NYC’s Random Searches

by La Shawn on 07.28.05

in War - Islamofascism

As ridiculous as it sounds, NYC is searching one out of every five subway riders for explosives in their backpacks. Any reasonable person with an ounce of common sense knows how imbecilic this is, including Mayor Bloomberg. What this PR stunt proves is that image is more important than protecting innocent commuters and making sure their bodies remain intact.

Just as long as the random searches are “fair” and non-discriminatory, Mayor Bloomberg, in his own mind, is doing his job.

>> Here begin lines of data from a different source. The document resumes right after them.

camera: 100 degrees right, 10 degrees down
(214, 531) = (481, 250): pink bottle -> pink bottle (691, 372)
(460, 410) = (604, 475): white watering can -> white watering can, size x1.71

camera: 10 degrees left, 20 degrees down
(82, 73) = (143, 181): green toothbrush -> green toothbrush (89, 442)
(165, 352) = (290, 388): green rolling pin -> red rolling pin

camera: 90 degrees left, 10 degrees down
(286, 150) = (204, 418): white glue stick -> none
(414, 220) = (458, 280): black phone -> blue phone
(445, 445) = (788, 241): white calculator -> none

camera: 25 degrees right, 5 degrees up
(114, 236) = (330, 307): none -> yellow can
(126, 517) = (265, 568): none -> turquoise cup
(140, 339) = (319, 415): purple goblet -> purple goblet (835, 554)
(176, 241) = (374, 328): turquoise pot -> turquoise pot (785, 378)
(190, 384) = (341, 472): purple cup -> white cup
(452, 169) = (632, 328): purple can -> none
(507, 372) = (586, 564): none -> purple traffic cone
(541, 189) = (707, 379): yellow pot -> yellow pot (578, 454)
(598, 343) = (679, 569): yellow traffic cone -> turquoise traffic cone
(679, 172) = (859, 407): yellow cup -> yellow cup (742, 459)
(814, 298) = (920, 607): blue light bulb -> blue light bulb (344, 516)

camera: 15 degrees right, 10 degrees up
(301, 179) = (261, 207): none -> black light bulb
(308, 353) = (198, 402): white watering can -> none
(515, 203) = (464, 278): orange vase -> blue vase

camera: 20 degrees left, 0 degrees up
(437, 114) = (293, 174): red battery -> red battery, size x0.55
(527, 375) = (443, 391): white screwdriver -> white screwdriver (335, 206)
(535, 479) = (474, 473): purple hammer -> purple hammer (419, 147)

When the NYC subway system is bombed and body parts are flung here, there, and everywhere, I hope the ghost of Lady Macbeth pays Bloomberg a visit. She can tell him that no amount of soap will wash the blood off his hands.

(A personal account)

Ann Althouse
: “Currently, the official search procedure is to randomly select one person out of five — the old as well as the young, females as much as males. Actually, I find it hard to believe that they aren’t also noticing men with recently shaved beards and smelling of flower water. But isn’t it better not to mention they are?”

The dousing of flower water is prep work for “Paradise,” where they’ll have eternal sex with virgins.

bombUpdate: The object in the photo is what awaits NYC commuters as the cops frisk little old ladies while waving through young Muslim men of Middle Eastern descent carrying backbacks: nail bombs.